Creo que una buena parte de nuestro cristianismo europeo se encuentra en la fase de la adolescencia y de la juventud. Considera que la fe cristiana, y de una manera particular María, ha sido la madre de la infancia, pero no sabe cómo encajarla en la etapa de la adultez. ?Qué sentido tiene, en plena madurez, servirse de esta figura para expresar la fe? Lo que importa es hablar de desafíos y de opciones, presentar la fe como una manera de situarse en el mundo, propiciar plataformas de diálogo, asumir los riesgos de una apuesta contracultural. Quienes así hablan no siempre perciben que, a base de alejarse de las relaciones personales que hacen de la fe una vida, acaban convirtiendo la fe en pura ideología. Y, mientras no se diga lo contrario, las ideologías no tienen madre y no engendran ninguna vida verdaderamente humana. Y, lo que es más grave, no nos ofrecen la gracia que necesitamos para ser felices.
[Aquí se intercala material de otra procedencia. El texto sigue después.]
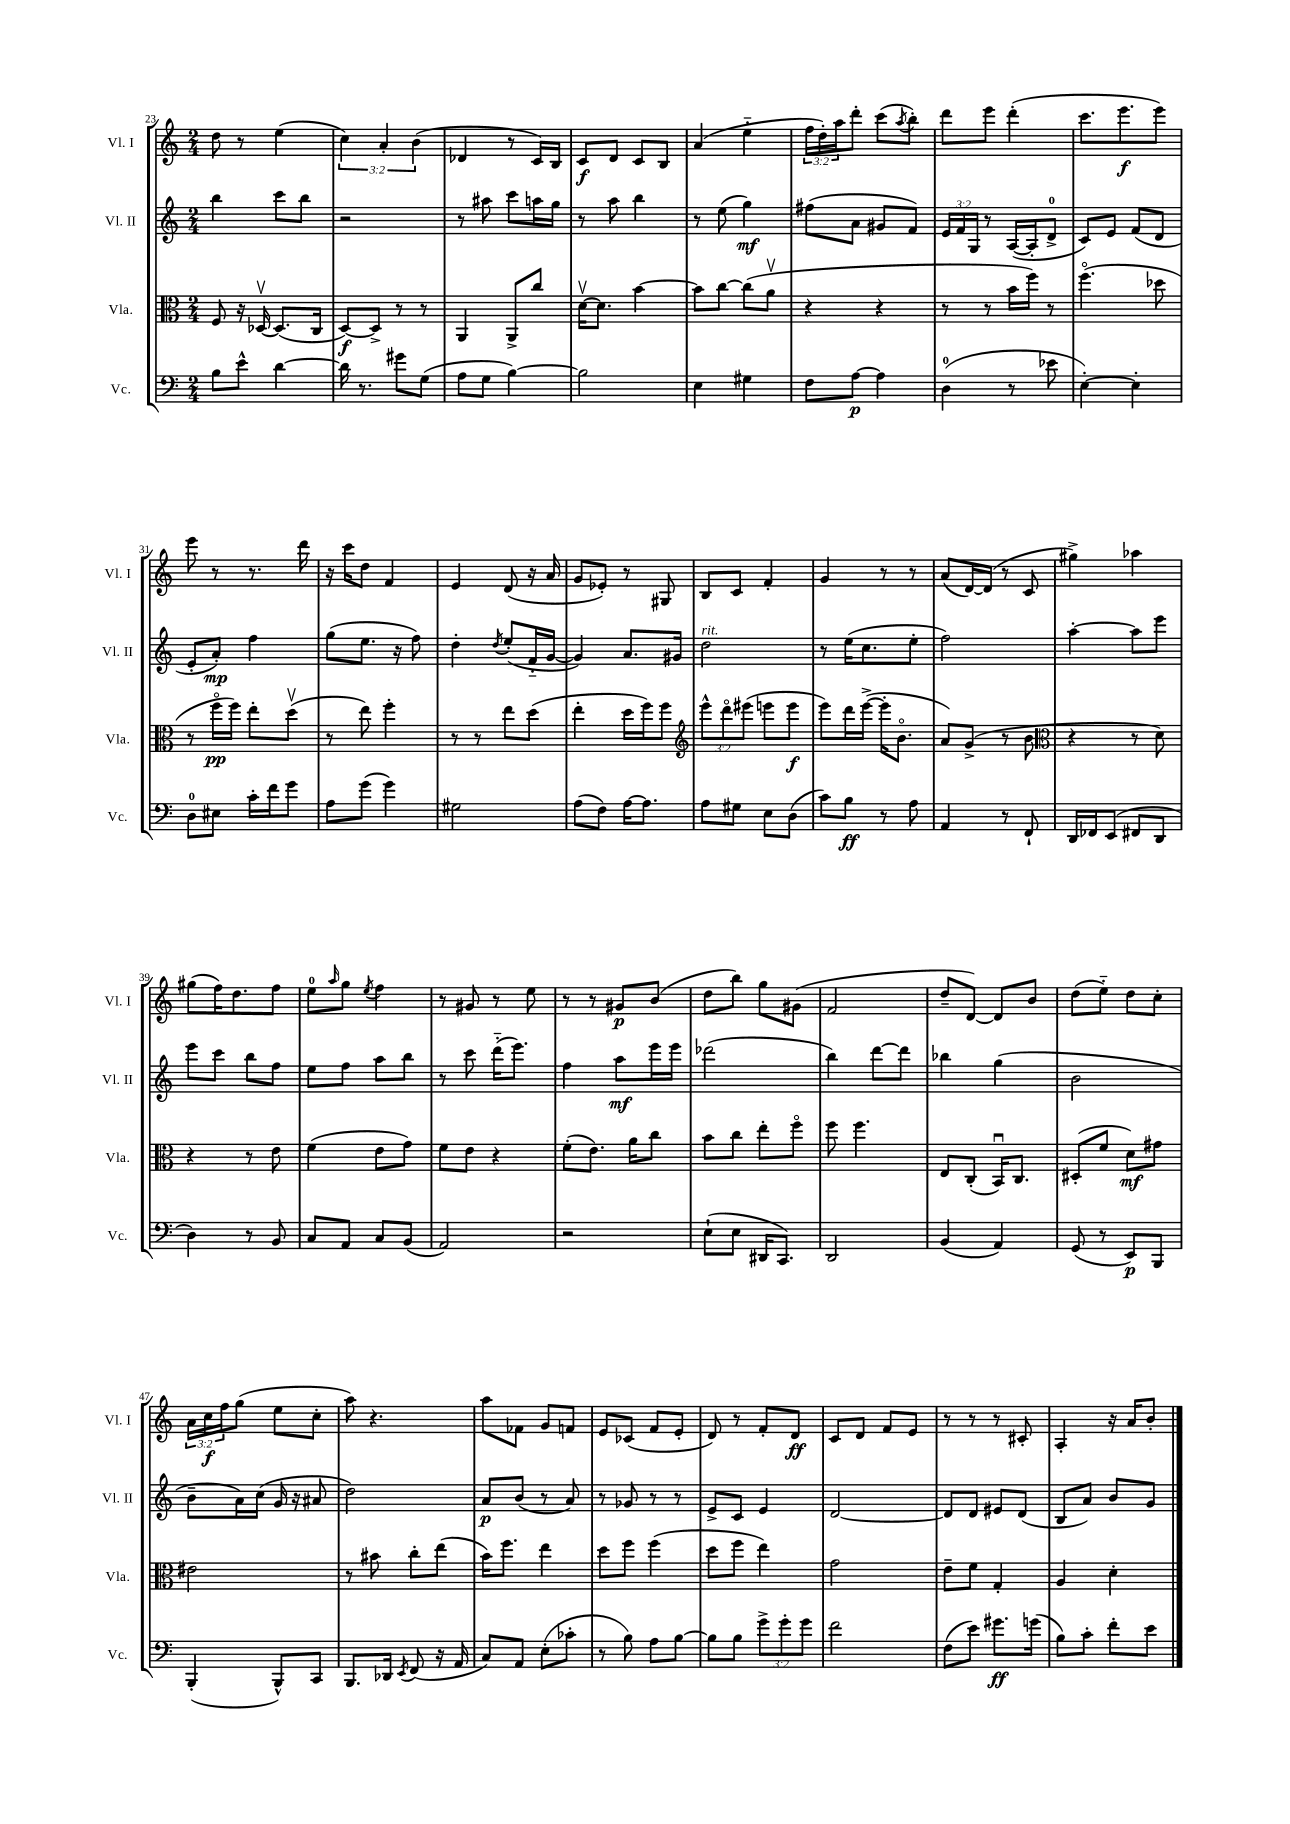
<<
\new StaffGroup <<
\new Staff = "s0" \with { instrumentName = "Vl. I" shortInstrumentName = "Vl. I" } {
    \clef treble \key c \major \numericTimeSignature \time 2/4 \override Staff.TupletNumber.text = #tuplet-number::calc-fraction-text
    d''8 r8 e''4( |
    \tuplet 3/2 { c''4) a'4-. b'4( } |
    des'4 r8 c'16) b16 |
    c'8\f d'8 c'8 b8 |
    a'4( e''4-_ |
    \tuplet 3/2 { f''16 d''16-.) a''16 } d'''8-. c'''8( \acciaccatura { a''8 } b''8-.) |
    d'''8 e'''8 d'''4-.( |
    c'''8. e'''8.\f e'''8) |
    e'''8 r8 r8. d'''16 |
    r16 c'''16 d''8 f'4 |
    e'4 d'8( r16 a'16 |
    g'8 ees'8-.) r8 gis8 |
    b8 c'8 f'4-. |
    g'4 r8 r8 |
    a'8( d'16~) d'16( r8 c'8 |
    gis''4->) aes''4 |
    gis''8( f''16) d''8. f''8 |
    e''8-0 \grace { a''16 } g''8 \acciaccatura { e''8 } f''4 |
    r8 gis'8 r8 e''8 |
    r8 r8 gis'8\p b'8( |
    d''8 b''8) g''8 gis'8( |
    f'2 |
    d''8-- d'8~) d'8 b'8 |
    d''8( e''8-_) d''8 c''8-. |
    \tuplet 3/2 { a'16 c''16\f f''16 } g''8( e''8 c''8-. |
    a''8) r4. |
    a''8 fes'8 g'8 f'8 |
    e'8 ces'8( f'8 e'8-. |
    d'8) r8 f'8-. d'8\ff |
    c'8 d'8 f'8 e'8 |
    r8 r8 r8 cis'8-. |
    a4-. r16 a'16 b'8-. \bar "|." |
}
\new Staff = "s1" \with { instrumentName = "Vl. II" shortInstrumentName = "Vl. II" } {
    \clef treble \key c \major \numericTimeSignature \time 2/4 \override Staff.TupletNumber.text = #tuplet-number::calc-fraction-text
    b''4 c'''8 b''8 |
    r2 |
    r8 ais''8 c'''8 a''16 g''16 |
    r8 a''8 b''4 |
    r8 e''8( g''4\mf) |
    fis''8( a'8 gis'8 f'8) |
    \tuplet 3/2 { e'16 f'16 g16 } r8 a16~( a16-. d'8-0-> |
    c'8) e'8 f'8( d'8 |
    e'8-. a'8-.\mp) f''4 |
    g''8( e''8. r16 f''8) |
    d''4-. \acciaccatura { d''8 } e''8-.( f'16-_ g'16~ |
    g'4) a'8. gis'16 |
    d''2^\markup { \italic "rit." } |
    r8 e''16( c''8. e''8-. |
    f''2) |
    a''4~-. a''8 e'''8 |
    e'''8 c'''8 b''8 f''8 |
    e''8 f''8 a''8 b''8 |
    r8 c'''8 d'''16-_( e'''8.) |
    f''4 a''8\mf e'''16 e'''16 |
    des'''2( |
    b''4) d'''8~ d'''8 |
    bes''4 g''4( |
    b'2 |
    b'8-- a'16) c''16( g'16 r16 ais'8 |
    d''2) |
    a'8\p b'8( r8 a'8) |
    r8 ges'8 r8 r8 |
    e'8-> c'8 e'4 |
    d'2~ |
    d'8 d'8 eis'8 d'8( |
    b8 a'8) b'8 g'8 \bar "|." |
}
\new Staff = "s2" \with { instrumentName = "Vla." shortInstrumentName = "Vla." } {
    \clef alto \key c \major \numericTimeSignature \time 2/4 \override Staff.TupletNumber.text = #tuplet-number::calc-fraction-text
    f8 r16 des16~\upbow des8.( c16 |
    d8~\f) d8-> r8 r8 |
    a,4 a,8-> c''8 |
    d'16~\upbow d'8. b'4~ |
    b'8 c''8~ c''8( a'8\upbow |
    r4 r4 |
    r8 r8 b'16 f''16) r8 |
    f''4.\flageolet( des''8 |
    r8 f''16\flageolet\pp f''16) e''8-. d''8\upbow( |
    r8 e''8) f''4-. |
    r8 r8 e''8 d''8( |
    e''4-. d''16 f''16) f''8 |
    \clef treble \tuplet 3/2 { e'''8-^ d'''8\flageolet eis'''8( } e'''8 e'''8\f |
    e'''8) d'''16 e'''16~->( e'''16-. b'8.\flageolet |
    a'8) g'8->( r8 b'8 |
    \clef alto r4 r8 d'8) |
    r4 r8 e'8 |
    f'4( e'8 g'8) |
    f'8 e'8 r4 |
    f'8-.( e'8.) a'16 c''8 |
    b'8 c''8 e''8-. f''8\flageolet |
    f''8 f''4. |
    e8 c8-.( b,16\downbow) c8. |
    dis8-.( f'8 d'8\mf) gis'8 |
    eis'2 |
    r8 bis'8 c''8-. e''8( |
    b'16) f''8. e''4 |
    d''8 f''8 f''4( |
    d''8 f''8 e''4) |
    g'2 |
    e'8-- f'8 g4-. |
    a4 d'4-. \bar "|." |
}
\new Staff = "s3" \with { instrumentName = "Vc." shortInstrumentName = "Vc." } {
    \clef bass \key c \major \numericTimeSignature \time 2/4 \override Staff.TupletNumber.text = #tuplet-number::calc-fraction-text
    b8 e'8-^ d'4~ |
    d'16 r8. gis'8 g8( |
    a8 g8 b4~) |
    b2 |
    e4 gis4 |
    f8 a8~\p a4 |
    d4-0( r8 ees'8 |
    e4~-.) e4-. |
    d8-0 eis8 c'16-. f'16 g'8 |
    a8 g'8( g'4) |
    gis2 |
    a8( f8) a16~ a8. |
    a8 gis8 e8 d8( |
    c'8) b8\ff r8 a8 |
    a,4 r8 f,8-! |
    d,16 fes,16 e,8( fis,8 d,8 |
    d4) r8 b,8 |
    c8 a,8 c8 b,8( |
    a,2) |
    r2 |
    e8-!( e8 dis,16 c,8.) |
    d,2 |
    b,4( a,4) |
    g,8( r8 e,8\p) b,,8 |
    b,,4-.( b,,8-^) c,8 |
    b,,8. des,16 \acciaccatura { e,8 } f,8( r16 a,16 |
    c8) a,8 e8-.( ces'8-. |
    r8 b8) a8 b8~ |
    b8 b8 \tuplet 3/2 { g'8-> g'8-. g'8 } |
    f'2 |
    f8( e'8) gis'8.\ff g'16( |
    b8) c'8-. f'8-. e'8 \bar "|." |
}
>>
>>
\layout { \context { \Score currentBarNumber = #23 } }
Estoy convencido de que la aventura de la fe de muchos europeos que se han alejado de ella o que nunca la han vivido está ligada al descubrimiento de María. Ella será la madre de la “segunda búsqueda”, la que nos permitirá descubrir una fe personal, cálida, capaz de proporcionar, no sólo claves para entender el mundo, sino, sobre todo, energía para vivir desde la experiencia de la gracia de Dios. Ella, la “llena de gracia”, la peregrina de la fe, nos irá acompañando en un nuevo itinerario de búsqueda de Dios. Sueño con el día en que la pastoral de la infancia y de la juventud ayude a los niños y jóvenes a relacionarse con María desde el corazón en todas las circunstancias de la vida. Creo posible que muchos adultos insatisfechos, heridos por mil aventuras intelectuales y afectivas, tengan el coraje suficiente para descubrir que María no es el eterno mito femenino que la Iglesia ha explotado astutamente durante siglos, sacando partido de un arquetipo universal, sino que es una persona que ejerce en nosotros una maternidad espiritual.
En esta aventura de la fe, me parece imprescindible hacer una evangelización cada vez más mariana, porque eso significará poner las bases para que nazca Jesús en los hombres y mujeres de nuestro tiempo. La apertura al Espíritu que inunda todo y la relación personal con María son las dos condiciones imprescindibles para que brote la fe. Hoy como ayer, Dios se hace carne “por obra del Espíritu Santo y de María virgen”. Estoy convencido de que cada vez más hombres y mujeres, especialmente los que han recibido el encargo de anunciar la fe, entenderán que estas palabras no son un galimatías, sino un camino de fe.
No es fácil probar estas afirmaciones. Quizá ni siquiera es posible. Pero hay algo que un observador sereno puede percibir: las personas que viven su fe con hondura son personas profundamente marianas. Para ellas, María es la madre que les regala a Jesús, que les permite vivir la fe como una relación personal, que les ayuda a descubrir en la trama de la vida ordinaria el misterio de Dios “hecho carne”, no simplemente hecho pregunta, hipótesis o sueño. Sin María, el cristianismo pasa a engrosar la lista de ideologías que se venden en el supermercado de las ideas. Sin María, el cristianismo pierde su sello maternal y se convierte en un conjunto de fríos e insignificantes dogmas que parecen infinitamente distantes de la cultura secular que hemos ido construyendo en los últimos siglos.
No me extraña nada que los santuarios marianos congreguen a tanta gente en todos los rincones del mundo, desde Luján (en Argentina) hasta Czestochowa (en Polonia) pasando por Fátima (Portugal) y Lourdes (Francia). Pero no hay que irse tan lejos. En la parroquia que está a unos metros de mi casa, una sencilla estatua de madera me está recordando una verdad como un templo. Algún día se me regalará la inocencia suficiente para aceptarla.